XML and UnicodeError

Paul Boddie paul at boddie.org.uk
Tue Oct 5 11:55:33 EDT 2004


Just <just at xs4all.nl> wrote in message news:<just-EE3837.12524305102004 at news1.news.xs4all.nl>...
> In article <Xns957977C1D83A7devnulloo at 130.133.1.19>,
>  Pinke Panke <dev at null.oo> wrote:
> 
> > fill = "bar".encode('utf-8') # lets make it unicode
> 
> That's not making it unicode; you mean
> 
>   fill = unicode("bar", "utf-8")
> 
> (Or "bar".decode("utf-8"), which does the same; I prefer using the 
> unicode builtin.)

So do I - it can be confusing to think of performing a decoding
operation on a string which yields a Unicode object as a result.
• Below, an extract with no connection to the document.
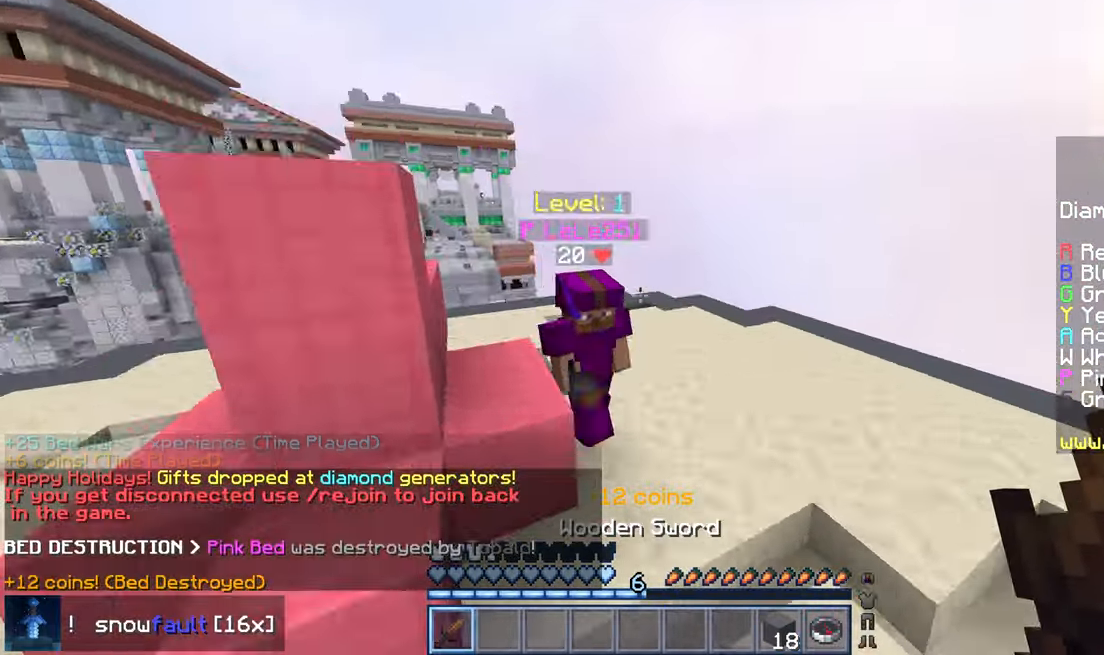
{"keys": [], "mouse": [], "events": [[80, "left", "up"], [200, "mouse_left", "down"], [280, "up", "down"], [360, "mouse_left", "up"], [440, "up", "up"]]}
> > But now, I would think the safest way is to transfer all plain strings 
> > in the python script into a second XML file and use them, because 
> > after reading in they would be in Unicode. Right?
> 
> Yes, but there's no need to. Are you perhaps using string literals 
> containing non-ascii chars, yet don't use the 'u' prefix? u"\xff" as 
> opposed to "\xff".

Having non-ASCII characters appear in string literals in the source
code can be somewhat risky, but there's always the encoding
declaration added in Python 2.3 to control the situation. Just
remember to convert any plain strings to Unicode in the program code.

> > Or saving the python script in utf-8 would make the difference?
> 
> Depends...

...on that encoding declaration amongst other things.

> > >   4. Serialise to your chosen encoding only when preparing
> > >      output.
> > 
> > Every string concatenation in my script is preparing output.
> 
> Do _all_ manipulations using unicode, and convert to utf-8 as late as 
> poosible, ie. when you're passing the result to code that expects 
> non-unicode data. That's basically what he was saying.

Yes, if you introduce a plain string anywhere, convert it to Unicode
as soon as you can, especially since such data always has a habit of
getting into those Unicode-related operations even though you didn't
think that it would. Once the different substitutions and other
processing is done, you may want to convert the Unicode values back to
plain strings, although I often find that this doesn't need doing
before a program's final output is prepared (and in the case of XML
serialisation, you want to leave this to the serialiser anyway, since
it will also write out which encoding it used when serialising).